Top of Input

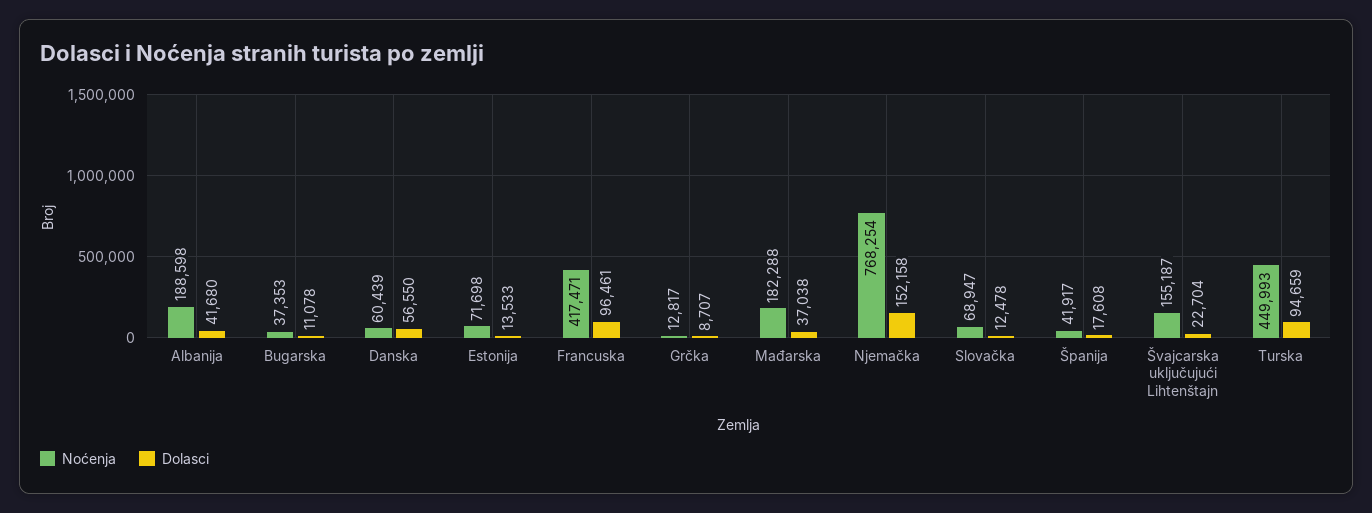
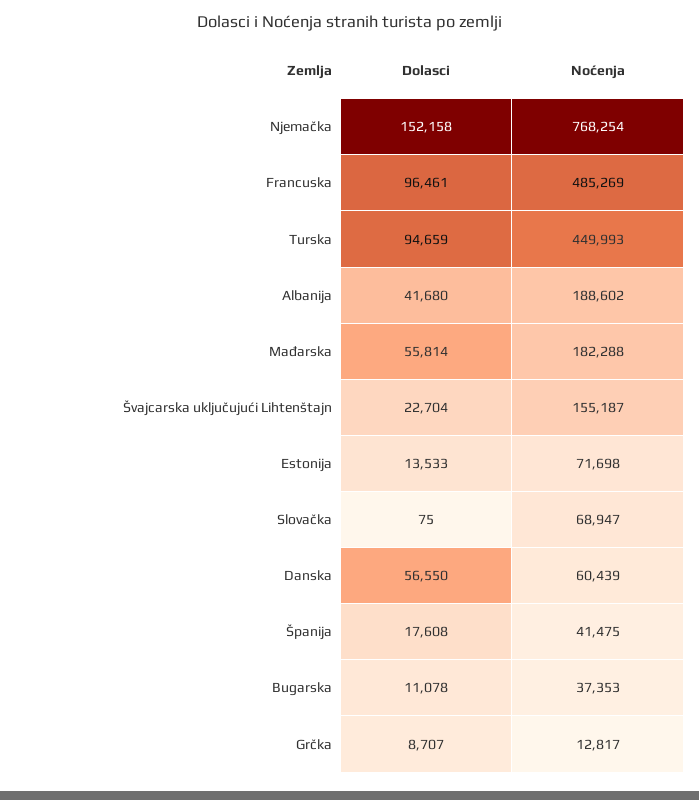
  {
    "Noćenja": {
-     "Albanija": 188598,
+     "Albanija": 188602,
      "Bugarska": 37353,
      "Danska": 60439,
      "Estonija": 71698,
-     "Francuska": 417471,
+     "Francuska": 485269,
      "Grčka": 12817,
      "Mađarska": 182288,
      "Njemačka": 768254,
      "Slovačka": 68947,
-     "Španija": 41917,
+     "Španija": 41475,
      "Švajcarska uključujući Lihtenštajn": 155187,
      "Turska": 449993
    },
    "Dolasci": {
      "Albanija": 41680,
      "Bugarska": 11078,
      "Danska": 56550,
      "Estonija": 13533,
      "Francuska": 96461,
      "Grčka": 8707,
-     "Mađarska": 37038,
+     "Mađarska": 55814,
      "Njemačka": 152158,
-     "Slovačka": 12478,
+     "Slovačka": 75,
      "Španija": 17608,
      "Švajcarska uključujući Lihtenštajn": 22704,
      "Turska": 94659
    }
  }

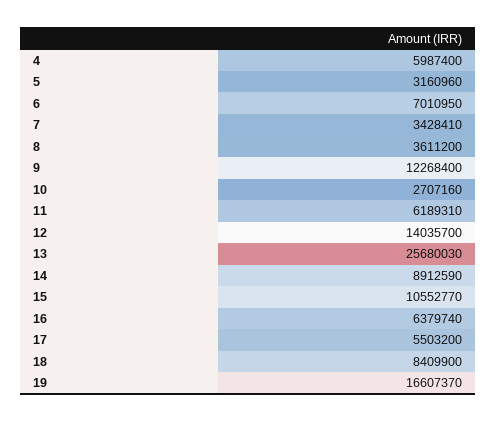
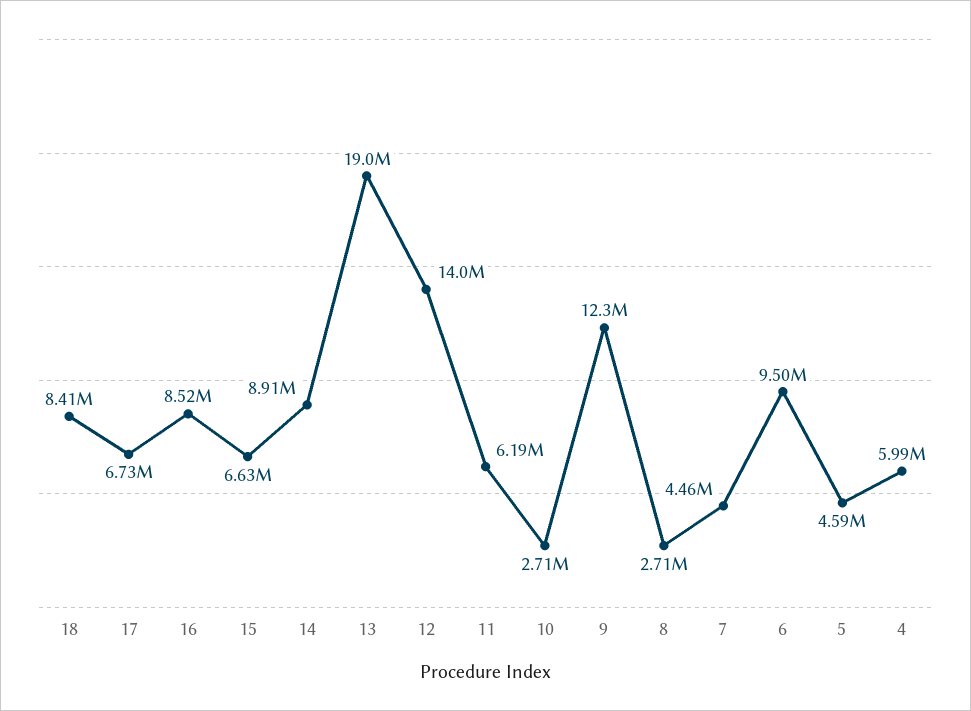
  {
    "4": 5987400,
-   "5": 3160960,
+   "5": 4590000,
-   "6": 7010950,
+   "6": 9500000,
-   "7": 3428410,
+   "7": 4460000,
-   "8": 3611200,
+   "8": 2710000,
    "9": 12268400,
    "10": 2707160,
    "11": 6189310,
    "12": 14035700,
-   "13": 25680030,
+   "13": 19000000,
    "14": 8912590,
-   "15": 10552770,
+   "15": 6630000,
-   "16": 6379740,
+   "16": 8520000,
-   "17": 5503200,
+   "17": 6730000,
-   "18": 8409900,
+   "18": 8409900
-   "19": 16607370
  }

Bottom of Input

(What you are asked to do) All of the entries need to be copied exactly, minus any pictures.

(Solved exercise)
  {
    "Noćenja": {
-     "Albanija": 188598,
+     "Albanija": 188602,
      "Bugarska": 37353,
      "Danska": 60439,
      "Estonija": 71698,
-     "Francuska": 417471,
+     "Francuska": 485269,
      "Grčka": 12817,
      "Mađarska": 182288,
      "Njemačka": 768254,
      "Slovačka": 68947,
-     "Španija": 41917,
+     "Španija": 41475,
      "Švajcarska uključujući Lihtenštajn": 155187,
      "Turska": 449993
    },
    "Dolasci": {
      "Albanija": 41680,
      "Bugarska": 11078,
      "Danska": 56550,
      "Estonija": 13533,
      "Francuska": 96461,
      "Grčka": 8707,
-     "Mađarska": 37038,
+     "Mađarska": 55814,
      "Njemačka": 152158,
-     "Slovačka": 12478,
+     "Slovačka": 75,
      "Španija": 17608,
      "Švajcarska uključujući Lihtenštajn": 22704,
      "Turska": 94659
    }
  }

  {
    "4": 5987400,
-   "5": 3160960,
+   "5": 4590000,
-   "6": 7010950,
+   "6": 9500000,
-   "7": 3428410,
+   "7": 4460000,
-   "8": 3611200,
+   "8": 2710000,
    "9": 12268400,
    "10": 2707160,
    "11": 6189310,
    "12": 14035700,
-   "13": 25680030,
+   "13": 19000000,
    "14": 8912590,
-   "15": 10552770,
+   "15": 6630000,
-   "16": 6379740,
+   "16": 8520000,
-   "17": 5503200,
+   "17": 6730000,
-   "18": 8409900,
+   "18": 8409900
-   "19": 16607370
  }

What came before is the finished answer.